Money & Banking

S&P warns of rising risk of contagion in India’s financial sector

Our Bureau Mumbai | Updated on October 23, 2019 Published on October 23, 2019

Failure of any large NBFC or HFC may deliver a solvency shock to lenders, an analyst says

Global rating agency Standard and Poor’s on Wednesday warned that there is a rising risk of contagion in the Indian financial sector. “Markets reflect this fragility. Many finance companies have lost more than half of their equity value in the past year, and credit markets are charging huge premiums on debt issued by the riskier finance companies,” it said in a report titled 'Indian Financial Sector Braces For Fat Contagion Tail Risk'.

Pointing to the recent analysis by the Reserve Bank of India (RBI), which suggests that the failure of any top-five housing finance company (HFC) or non-banking financial company (NBFC) could result in the default of up to two banks, S&P said that this could have dramatically negative effects on credit growth and the economy.

“India's finance companies are among the country's largest borrowers. A substantial part of this funding comes from banks. The failure of any large non-banking financial company (NBFC) or housing finance company (HFC) may deliver a solvency shock to lenders," said S&P Global Ratings credit analyst Geeta Chugh.

Swift and orderly resolution

In its base case, S&P said that it expects that the resolution of weak finance companies will be swift and orderly, and contagion will be managed. It pointed out that even the default by Dewan Housing Finance Ltd (DHFL) has not generated the kind of panic that was seen after the default of Infrastructure Leasing and Financial Services Ltd (IL&FS) in mid-2018.

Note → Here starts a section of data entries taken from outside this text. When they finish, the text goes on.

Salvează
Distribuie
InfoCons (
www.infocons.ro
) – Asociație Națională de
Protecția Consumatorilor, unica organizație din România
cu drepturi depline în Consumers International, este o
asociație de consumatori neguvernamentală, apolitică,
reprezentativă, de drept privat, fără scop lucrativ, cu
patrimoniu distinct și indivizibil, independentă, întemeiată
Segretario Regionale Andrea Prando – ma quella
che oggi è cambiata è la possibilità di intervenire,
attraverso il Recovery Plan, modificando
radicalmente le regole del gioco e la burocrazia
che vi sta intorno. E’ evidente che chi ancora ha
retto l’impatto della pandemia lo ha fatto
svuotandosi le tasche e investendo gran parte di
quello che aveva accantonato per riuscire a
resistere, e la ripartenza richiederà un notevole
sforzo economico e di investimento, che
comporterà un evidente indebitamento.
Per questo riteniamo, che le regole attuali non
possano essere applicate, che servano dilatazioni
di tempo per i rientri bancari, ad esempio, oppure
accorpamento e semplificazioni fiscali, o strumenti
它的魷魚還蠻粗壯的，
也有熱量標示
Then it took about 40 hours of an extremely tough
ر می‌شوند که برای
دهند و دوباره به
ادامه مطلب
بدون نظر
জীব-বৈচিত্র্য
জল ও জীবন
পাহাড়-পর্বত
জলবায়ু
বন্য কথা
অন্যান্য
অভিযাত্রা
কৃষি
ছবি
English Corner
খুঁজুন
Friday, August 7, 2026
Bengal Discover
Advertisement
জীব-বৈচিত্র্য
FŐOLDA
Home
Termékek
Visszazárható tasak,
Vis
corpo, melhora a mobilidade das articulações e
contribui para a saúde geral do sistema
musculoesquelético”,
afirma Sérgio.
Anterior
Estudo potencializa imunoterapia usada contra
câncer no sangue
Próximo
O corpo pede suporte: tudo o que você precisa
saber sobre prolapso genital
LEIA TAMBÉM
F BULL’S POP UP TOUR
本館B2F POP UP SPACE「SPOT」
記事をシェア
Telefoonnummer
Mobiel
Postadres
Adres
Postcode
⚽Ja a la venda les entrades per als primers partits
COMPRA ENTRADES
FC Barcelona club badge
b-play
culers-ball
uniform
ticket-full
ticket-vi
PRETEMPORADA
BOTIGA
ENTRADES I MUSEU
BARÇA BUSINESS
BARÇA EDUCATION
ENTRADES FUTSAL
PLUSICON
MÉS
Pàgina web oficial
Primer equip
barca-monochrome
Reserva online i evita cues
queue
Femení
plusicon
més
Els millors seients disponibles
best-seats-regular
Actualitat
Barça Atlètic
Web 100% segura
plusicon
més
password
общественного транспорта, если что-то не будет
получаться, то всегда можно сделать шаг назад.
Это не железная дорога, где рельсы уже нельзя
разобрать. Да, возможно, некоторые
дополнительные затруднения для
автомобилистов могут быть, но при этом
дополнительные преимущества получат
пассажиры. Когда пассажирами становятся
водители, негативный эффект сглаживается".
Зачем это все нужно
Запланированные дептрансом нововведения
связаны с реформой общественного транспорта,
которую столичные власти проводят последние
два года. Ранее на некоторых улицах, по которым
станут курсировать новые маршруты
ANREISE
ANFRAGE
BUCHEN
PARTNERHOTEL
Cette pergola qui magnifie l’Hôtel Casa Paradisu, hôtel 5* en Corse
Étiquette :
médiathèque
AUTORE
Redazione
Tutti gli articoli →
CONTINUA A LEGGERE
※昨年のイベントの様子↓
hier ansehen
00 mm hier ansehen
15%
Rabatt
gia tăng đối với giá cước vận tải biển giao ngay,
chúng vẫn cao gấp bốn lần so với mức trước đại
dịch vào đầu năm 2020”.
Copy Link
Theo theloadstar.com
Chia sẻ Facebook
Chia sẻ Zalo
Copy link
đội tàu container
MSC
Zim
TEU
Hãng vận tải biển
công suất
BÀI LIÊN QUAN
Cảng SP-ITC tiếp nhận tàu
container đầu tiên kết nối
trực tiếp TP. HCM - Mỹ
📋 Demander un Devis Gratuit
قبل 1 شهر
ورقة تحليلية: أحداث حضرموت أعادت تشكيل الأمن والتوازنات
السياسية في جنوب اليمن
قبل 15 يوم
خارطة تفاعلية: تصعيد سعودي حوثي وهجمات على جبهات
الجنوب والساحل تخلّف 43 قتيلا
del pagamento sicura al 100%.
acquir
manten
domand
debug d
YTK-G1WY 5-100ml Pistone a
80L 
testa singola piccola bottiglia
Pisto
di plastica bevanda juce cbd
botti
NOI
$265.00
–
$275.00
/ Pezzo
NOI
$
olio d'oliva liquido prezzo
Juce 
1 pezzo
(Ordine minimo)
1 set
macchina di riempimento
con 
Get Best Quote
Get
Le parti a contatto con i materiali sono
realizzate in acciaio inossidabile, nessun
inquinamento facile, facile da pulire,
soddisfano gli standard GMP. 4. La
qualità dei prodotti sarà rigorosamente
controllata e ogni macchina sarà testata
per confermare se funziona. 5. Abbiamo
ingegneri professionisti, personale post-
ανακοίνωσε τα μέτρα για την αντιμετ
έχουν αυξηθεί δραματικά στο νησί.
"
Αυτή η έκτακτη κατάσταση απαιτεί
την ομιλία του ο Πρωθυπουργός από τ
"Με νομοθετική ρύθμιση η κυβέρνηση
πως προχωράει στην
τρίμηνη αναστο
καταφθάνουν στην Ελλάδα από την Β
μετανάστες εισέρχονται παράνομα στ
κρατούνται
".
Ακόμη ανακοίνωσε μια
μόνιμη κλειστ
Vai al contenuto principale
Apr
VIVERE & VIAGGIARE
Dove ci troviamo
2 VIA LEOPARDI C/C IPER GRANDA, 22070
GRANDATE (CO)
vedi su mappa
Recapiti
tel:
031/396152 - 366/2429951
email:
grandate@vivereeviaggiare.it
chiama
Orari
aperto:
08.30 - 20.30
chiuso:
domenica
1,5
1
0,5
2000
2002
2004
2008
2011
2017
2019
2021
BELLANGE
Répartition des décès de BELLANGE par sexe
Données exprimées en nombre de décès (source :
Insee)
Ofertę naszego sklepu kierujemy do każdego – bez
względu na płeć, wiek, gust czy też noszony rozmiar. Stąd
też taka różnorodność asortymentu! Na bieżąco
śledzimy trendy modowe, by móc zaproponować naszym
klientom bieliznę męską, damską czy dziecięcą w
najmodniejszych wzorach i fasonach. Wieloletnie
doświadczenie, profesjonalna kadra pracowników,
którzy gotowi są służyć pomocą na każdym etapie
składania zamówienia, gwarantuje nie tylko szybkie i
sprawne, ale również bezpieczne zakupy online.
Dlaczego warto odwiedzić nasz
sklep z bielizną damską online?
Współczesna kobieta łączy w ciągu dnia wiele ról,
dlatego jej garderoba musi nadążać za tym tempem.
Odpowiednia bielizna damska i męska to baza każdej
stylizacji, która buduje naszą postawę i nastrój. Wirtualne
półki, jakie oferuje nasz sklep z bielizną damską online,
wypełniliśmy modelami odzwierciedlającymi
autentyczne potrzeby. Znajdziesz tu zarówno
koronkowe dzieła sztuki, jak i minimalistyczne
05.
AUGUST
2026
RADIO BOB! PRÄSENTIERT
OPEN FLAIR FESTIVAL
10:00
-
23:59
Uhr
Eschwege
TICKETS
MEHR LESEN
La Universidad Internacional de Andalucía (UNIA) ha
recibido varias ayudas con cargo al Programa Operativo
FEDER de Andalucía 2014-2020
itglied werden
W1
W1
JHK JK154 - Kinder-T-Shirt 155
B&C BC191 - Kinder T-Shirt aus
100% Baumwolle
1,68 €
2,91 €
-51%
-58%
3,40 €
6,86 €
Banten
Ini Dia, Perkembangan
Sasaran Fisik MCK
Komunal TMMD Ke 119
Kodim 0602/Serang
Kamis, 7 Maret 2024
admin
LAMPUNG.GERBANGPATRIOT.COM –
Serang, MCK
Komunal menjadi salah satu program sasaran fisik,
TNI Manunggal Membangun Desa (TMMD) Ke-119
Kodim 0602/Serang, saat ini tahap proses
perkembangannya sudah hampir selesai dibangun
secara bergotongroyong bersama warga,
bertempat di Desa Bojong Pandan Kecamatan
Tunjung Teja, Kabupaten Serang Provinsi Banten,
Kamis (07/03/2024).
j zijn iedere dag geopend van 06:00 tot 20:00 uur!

It said that it also expects the government to support systemically important institutions that get into trouble, although the support is more likely to be available to banks, rather than any finance company.

Capital shortfall

Earlier on Tuesday, rating agency Fitch had said that banks would face a capital shortfall of about $50 billion or about Rs 3.5 lakh crore in the event of a systemic crisis in the non-banking financial sector.

"The credit profiles of the state-owned banks would come under significant pressure, and the weakest -- including those with Viability Ratings in the ''B'' range -- would face heightened solvency risks without capital injections from the government," a stress test conducted by Fitch Ratings had found.